Cortina d’Ampezzo e Madonna di Campiglio. Ma anche Livigno, Cervinia, Ortisei e Courmayeur. Sono questi i nomi che di maggior richiamo delle montagne italiane per il turismo invernale.
La stagione della neve, che si apre ufficialmente con l’Immacolata – anche in assenza di un ponte festivo quest’anno – è un business che vale quasi 24 miliardi.
La stagione 2023/24 ha infatti generato un giro d’affari complessivo di 23,7 miliardi di euro, in crescita di 8 punti percentuali sui 22 miliardi della stagione invernale precedente.
La rilevazione, ripresa da Il Sole 24 Ore, è a cura di Jfc, che redige l’Osservatorio italiano del turismo montano, e sottolinea come il capitolo di spesa più rilevante, pari al 47% del totale, sia appannaggio dei benefici diretti – beni e servizi consumati durante i soggiorni in montagna – pari a 11,2 miliardi.
La componente di indotto vale circa 3,1 miliardi di euro mentre i benefici indiretti superano i 3,6 miliardi. Non meno rilevante i benefici per la filiera estesa, pari a 5,8 miliardi di euro.

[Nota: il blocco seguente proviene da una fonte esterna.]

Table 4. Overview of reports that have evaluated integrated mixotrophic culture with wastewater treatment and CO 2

Business montagna invernale: stranieri in crescita
Gli indicatori per la stagione alle porte sono positivi e si stima di superare il giro d’affari della stagione passata grazie all’incremento del turismo internazionale. La previsione per il mercato domestico è infatti in flessione del 4,2% ma dovrebbe essere compensato dall’incremento degli arrivi esteri, stimati nell’ordine del +7,5%, con mercati come Regno Unito, Polonia e Repubblica Ceca in crescita ma anche USA, Canada e Cina.

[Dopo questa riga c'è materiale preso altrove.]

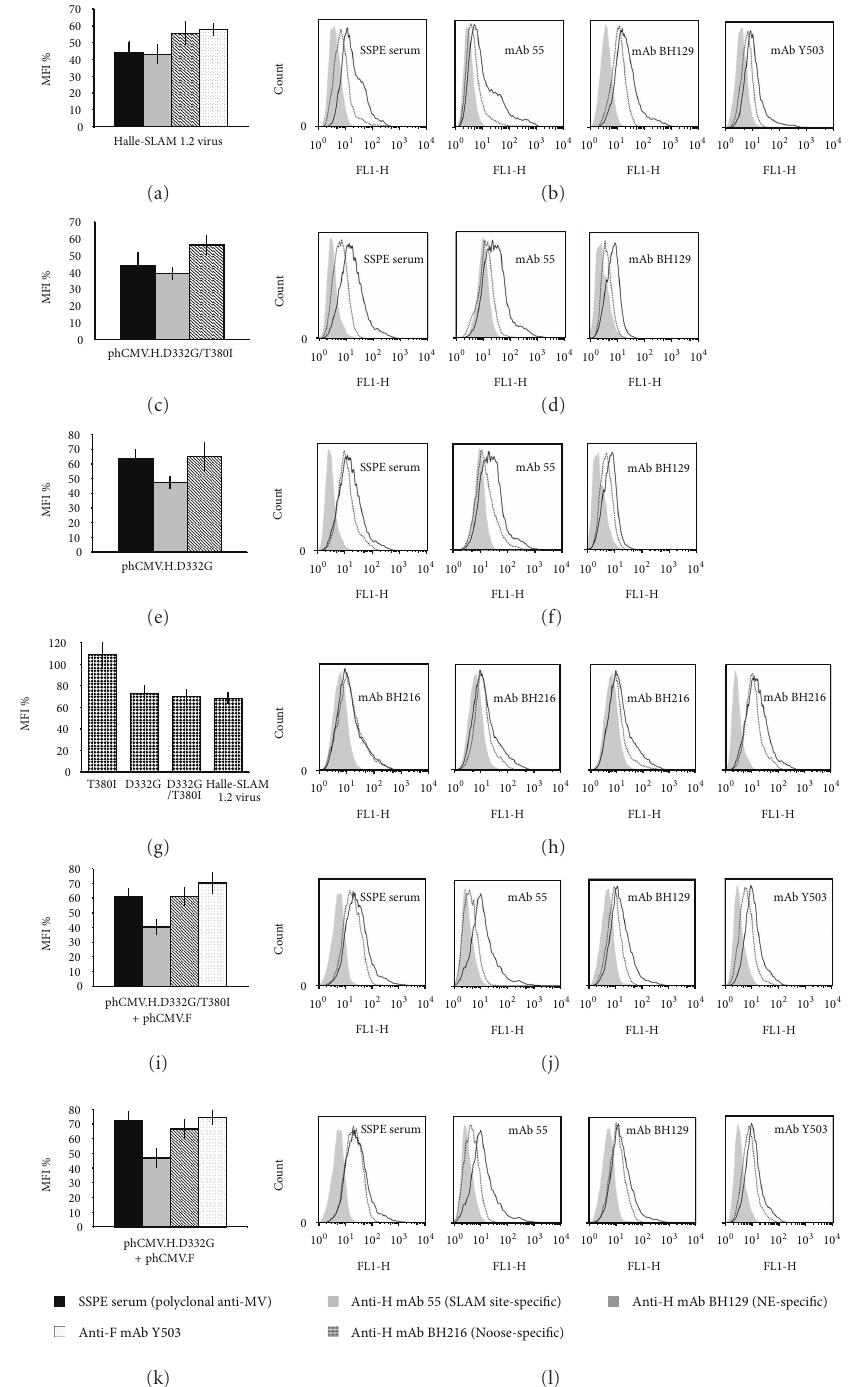
Figure 1: Flow cytometry analysis of escape mutant Halle-SLAM 1.2 (H: D332G, T380I; F: no change; M: Y114H, I319T). Vero-SLAM cells infected with the escape mutant virus or transfected with phCMV plasmids expressing the mutated H protein, either alone or with a phCMV plasmid expressing the nonmutated F protein, in the presence of antifusion tripeptide FIP were analysed 1 day after infection (or after transfection) using the indicated antibodies. Each overlay histogram plot represents one representative experiment; the MFI histogram data represent the mean percentages ± standard deviations for three such experiments. These values were obtained by using nonmutated Halle virus or expressed nonmutated Halle proteins as controls. (a) and (b) escape mutant Halle-SLAM 1.2-infected cells; ((c) and (d)) and ((e) and (f)), cells transfected with phCMV.H.D332G/T380I and phCMV.H.D332G, respectively; (g) and (h) cells transfected with different phCMV.H mutants or infected with the escape mutant; ((i) and (j)) and ((k), (l)), cells cotransfected with phCMV.F + phCMV.H.D332G/T380I or phCMV.H.D332G,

È il capitolo prezzi a frenare la domanda nazionale: Jfc stima infatti che, pur di fronte a un livellamento dell’inflazione, le spese ricettive – alberghi e altre soluzioni – aumenteranno del +5,1% rispetto alla stagione passata, mentre le scuole di sci registreranno rincari del 6,9%, skipass a + 6,2% e circa 8 punti percentuali di incremento per la ristorazione.
Se si allarga l’analisi all’ultimo triennio gli incrementi salgono però a doppia cifra. Comparando la stagione invernale 2024/25 a quella 2021/22 – condizionata va ricordato dalle limitazioni pandemiche e da un indice inflattivo sostanzialmente flat – i costi ricettivi sono cresciuti del 34% mentre i servizi di bar e di ristorazione del 31,5%.

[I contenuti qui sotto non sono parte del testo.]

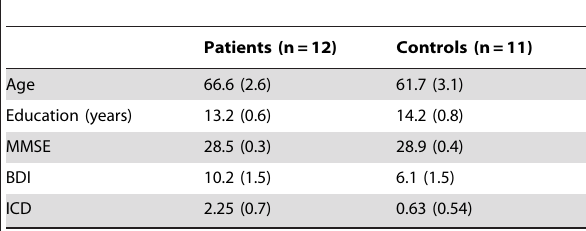
Table 1. Neuropsychological data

L’incremento dei prezzi degli impianti di risalita è invece pari al +25,2%, mentre è di poco inferiore la crescita dei prezzi praticata dalle scuole di sci, al +21,5%.
Entrando nel concreto, la settimana bianca per un adulto costa in media 1.400 euro che salgono a 3.700 per una coppia con un figlio.
Non meno oneroso un semplice weekend con una spesa media di 570 euro che salgono a 1.630 per una coppia con un figlio.
Business montagna invernale: non solo sci
Se la montagna di inverno coincide nel collettivo immaginario con lo sci, l’Osservatorio sottolinea come siano in crescita anche altre attività.
Allo sci alpino si affiancano snowboard e scialpinismo, quest’ultimo in forte ascesa con un +68,7% di praticanti. Le piste vengono battute per una media di 4 ore al giorno, rispetto alle quasi 6 di tre anni fa, con maggiore interesse durante le giornate per esperienze immersive nella natura ma anche relax nei rifugi e attività di benessere e socializzazione.